By control on February 3, 2012

Financial problems in the eurozone dominated headlines in 2011, but new ACI Europe data indicates that such troubles didn’t affect airline operations equally. Freight volumes at European airports started off strong last year and then declined in the second half of 2011, while passenger volumes remained robust, improving 7.3 percent, year-over-year.

Overall, cargo traffic at European airports grew 1.4 percent, year-over-year, in 2011, according to a press release. This number, and the 7.3-percent growth figure for passenger volumes, has been slightly inflated, however, due to the volcanic ash crisis in 2010 and “exceptionally harsh winters,” according to a press release.

When taking these factors into account, 2011 passenger and cargo traffic only improved 5.2 percent and 0.6 percent, year-over-year, respectively.

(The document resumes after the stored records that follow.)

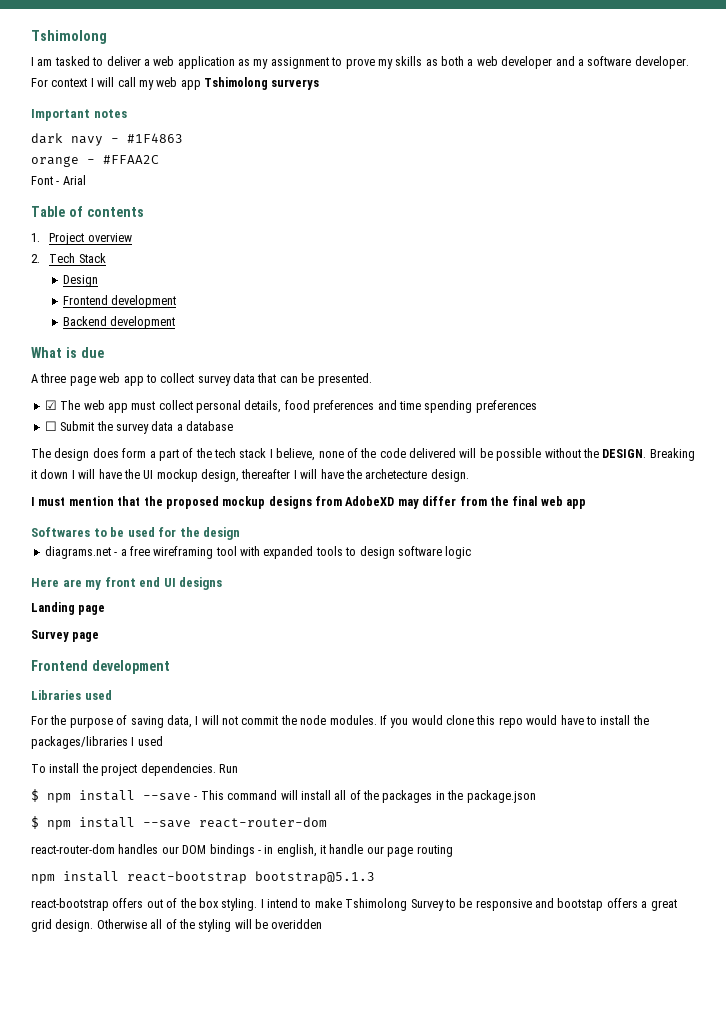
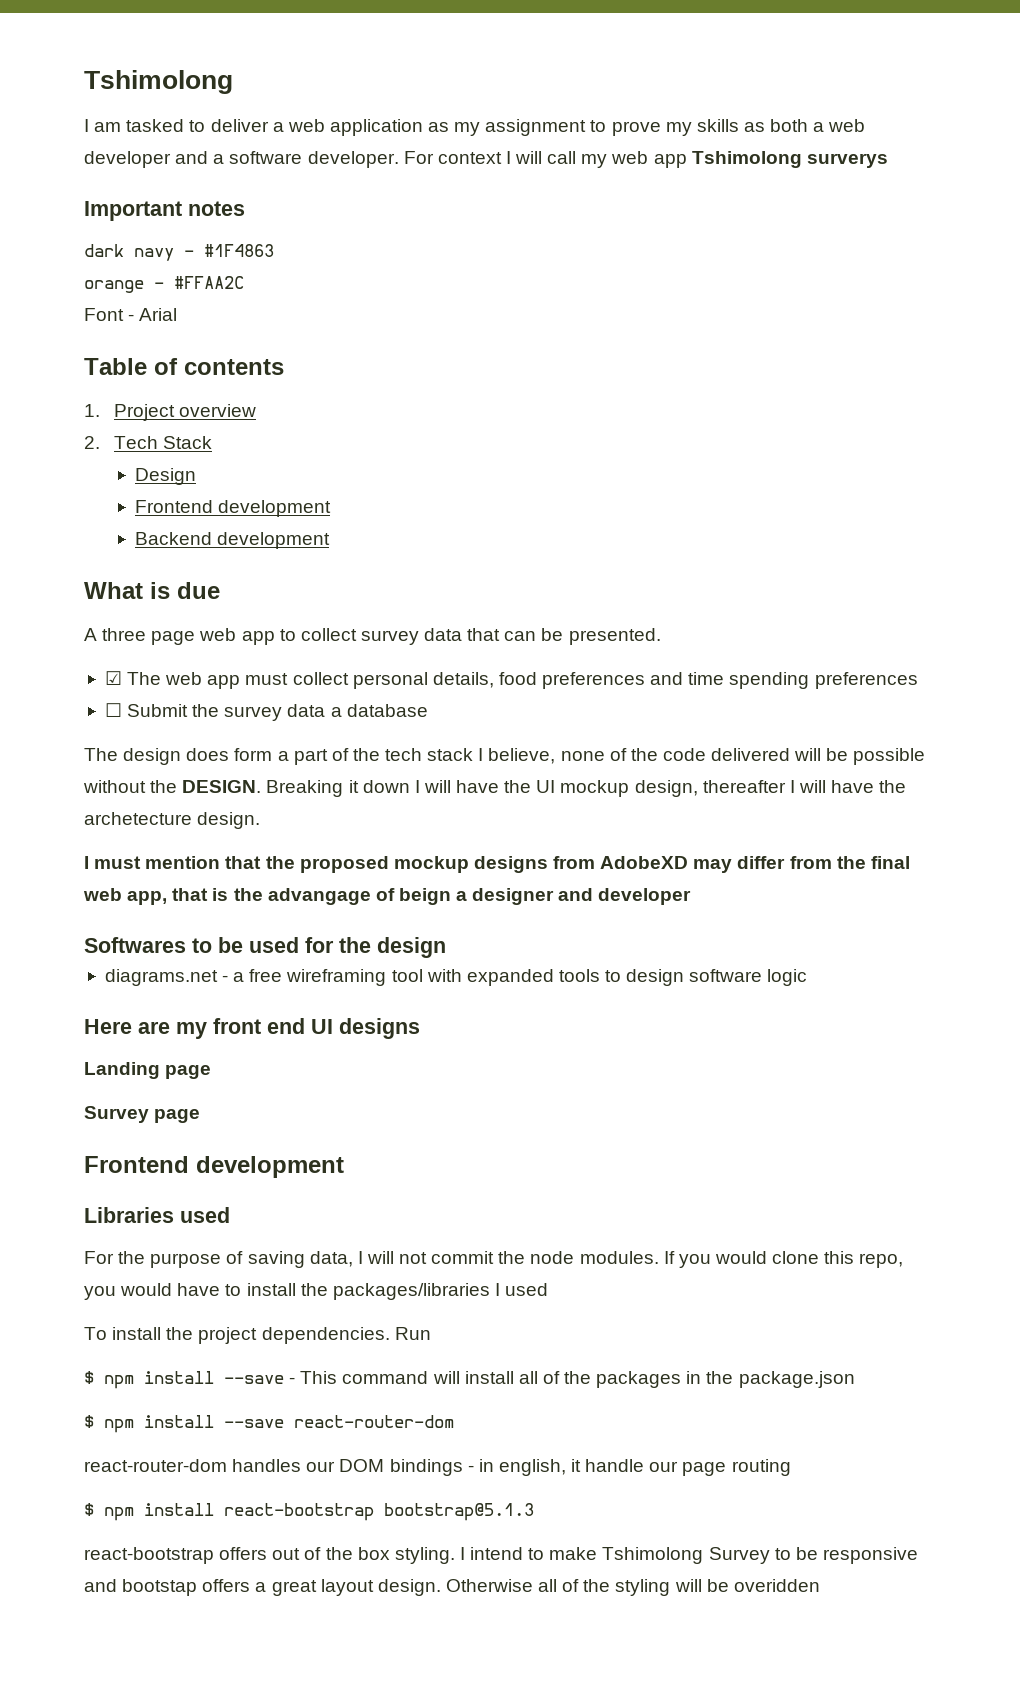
[566,499,586,509] app -> [127,888,692,905] app, that is the advangage of beign a designer and developer
[498,717,523,728] repo -> [859,1253,904,1268] [84,1286,116,1300] repo, you
(453, 851) none -> [84,1503,94,1516] $
[31,919,52,932] grid -> [320,1579,374,1596] layout

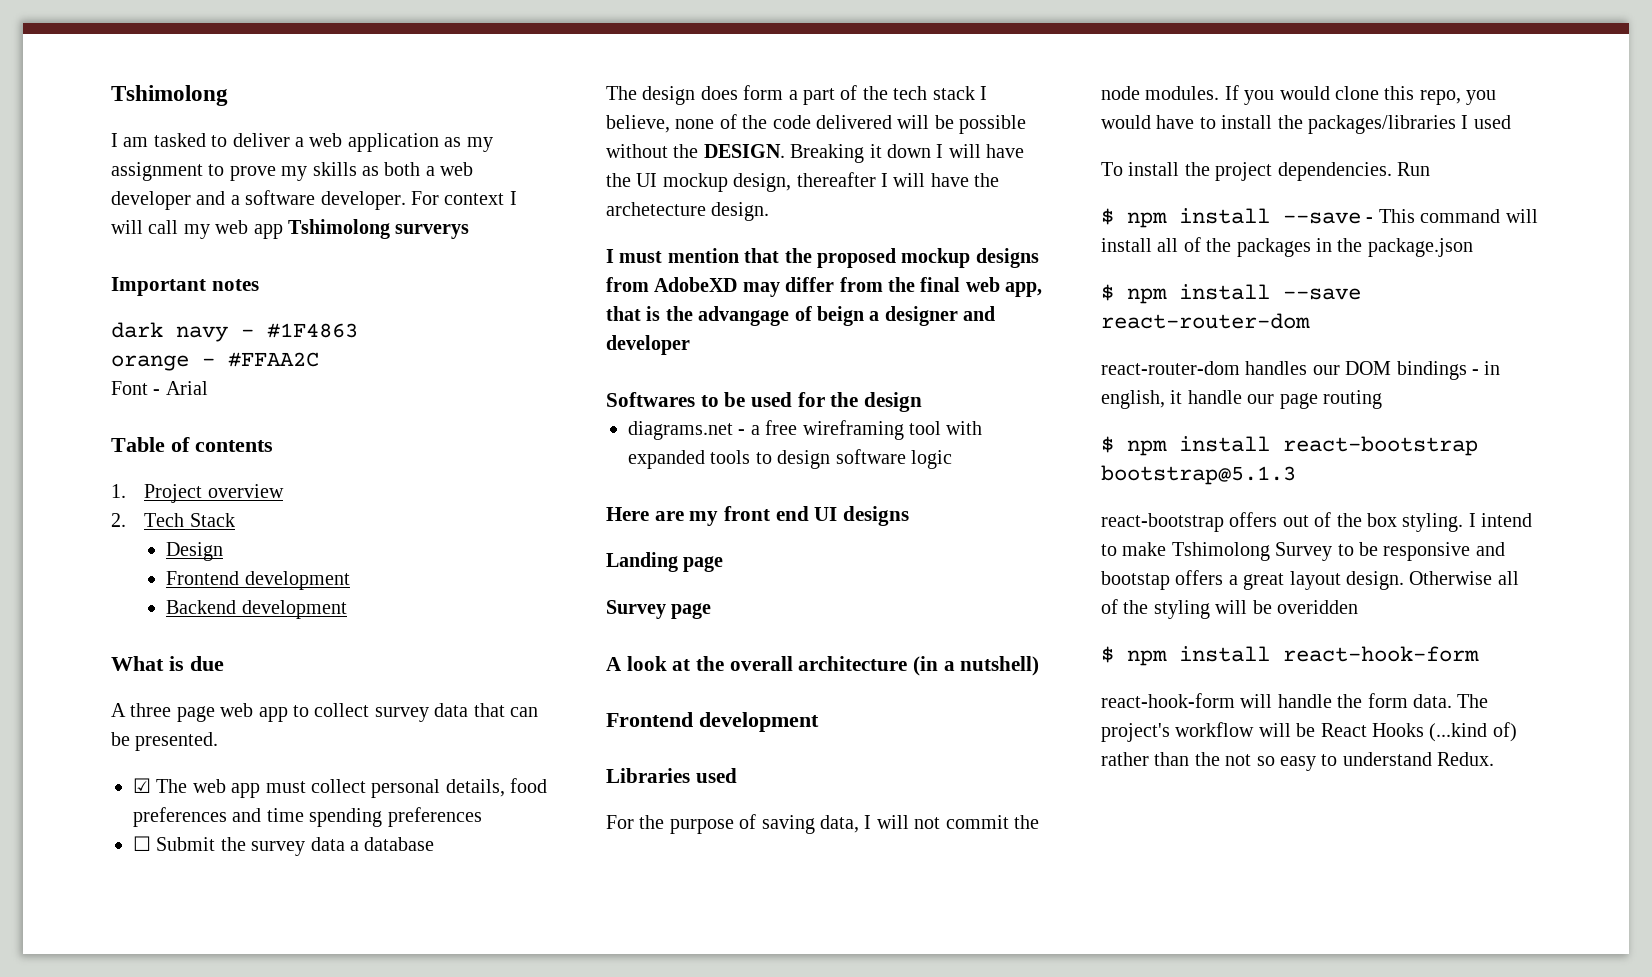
(201, 1116) none -> [606,656,1040,676] // A look at the overall architecture (in a nutshell)
(820, 1585) none -> [1101,646,1479,666] [1101,693,1489,708] [1101,722,1517,742] [1101,752,1495,771] // $ npm install react-hook-form // react-hook-form will handle the form data. The project's workflow will be React Hooks (...kind of) rather than the not so easy to understand Redux.

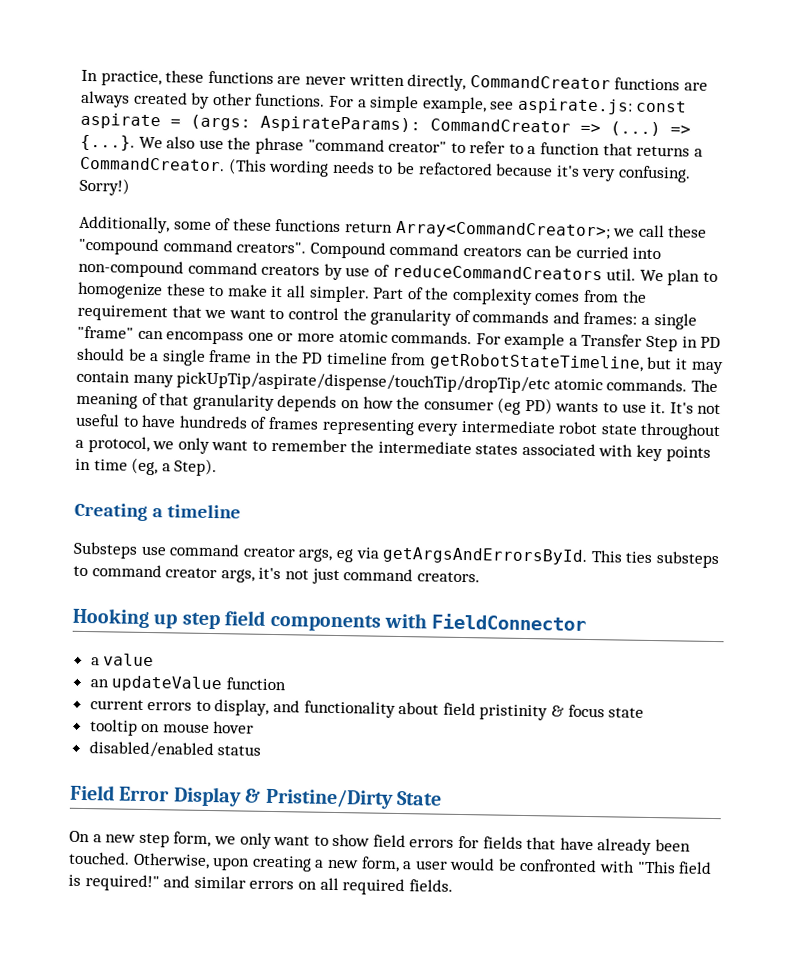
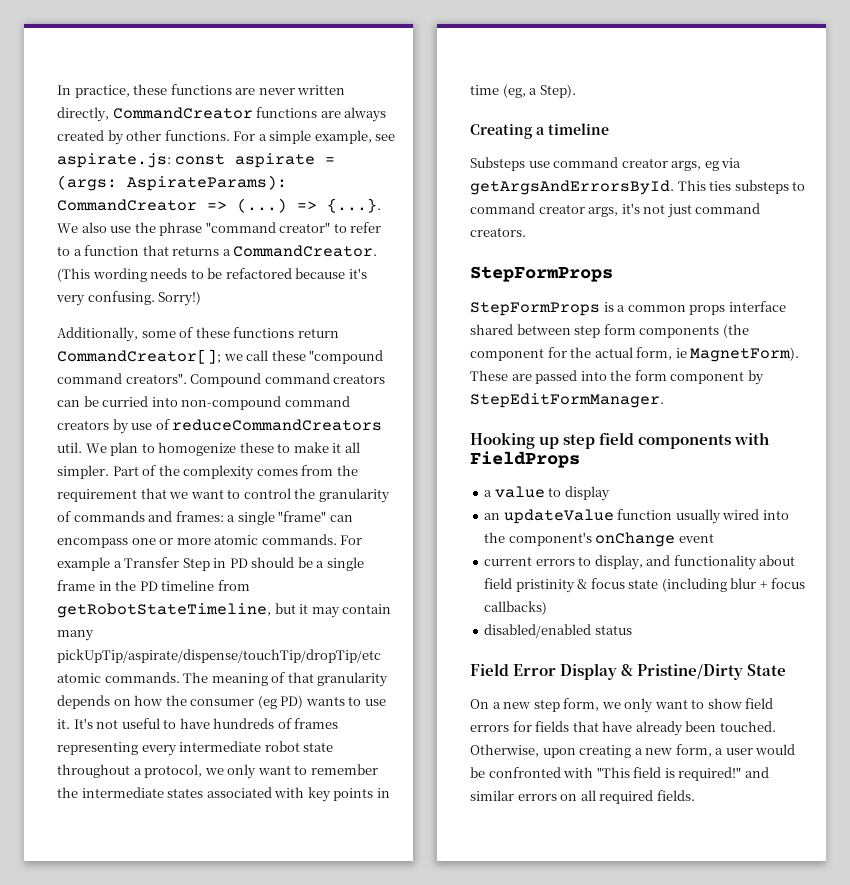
[394,220,611,240] Array<CommandCreator>; -> [57,349,221,364] CommandCreator[];
(480, 577) none -> [470,266,613,282] [470,301,786,316] [470,324,749,338] [470,347,800,362] [470,370,764,385] [470,393,664,408] // StepFormProps // StepFormProps is a common props interface shared between step form components (the component for the actual form, ie MagnetForm). These are passed into the form component by StepEditFormManager.
[431,613,587,631] FieldConnector -> [470,451,580,468] FieldProps
(155, 660) none -> [548,486,610,501] to display
(286, 684) none -> [675,509,789,524] [484,532,714,547] usually wired into the component's onChange event
[89,719,255,736] // tooltip on mouse hover -> [661,578,806,592] [484,601,548,615] (including blur + focus callbacks)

Still, aircraft movements at European airports showed considerable growth last year, increasing 4.1 percent from 2010.

Passenger operations also soared at the end of the year, rising 8.3 percent, year-over-year, in December. Freight traffic at European airports remained flat, however, according to the press release.

ACI Director General Olivier Jankovec fears 2012 will be a completely different story for European aviation. “Economies have come to a standstill in many parts of Europe with the sovereign debt crisis, which is also having a ripple effect on growth prospects elsewhere,” he said in a statement. “This will affect demand for air transport.”

“At the same time, fuel costs and national aviation taxes are going to limit airlines’ willingness to add capacity — a serious concern, especially for regional airports,” Jankovec continued.

The EU Emissions Trading Scheme could also keep some carriers away, he projects. “The cost of buying emissions permits under the EU ETS has started to be reflected in airlines’ fares,” Jankovec stated. “This will also weigh on their network decisions, as evidenced by AirAsia X’s recent move out of Europe.”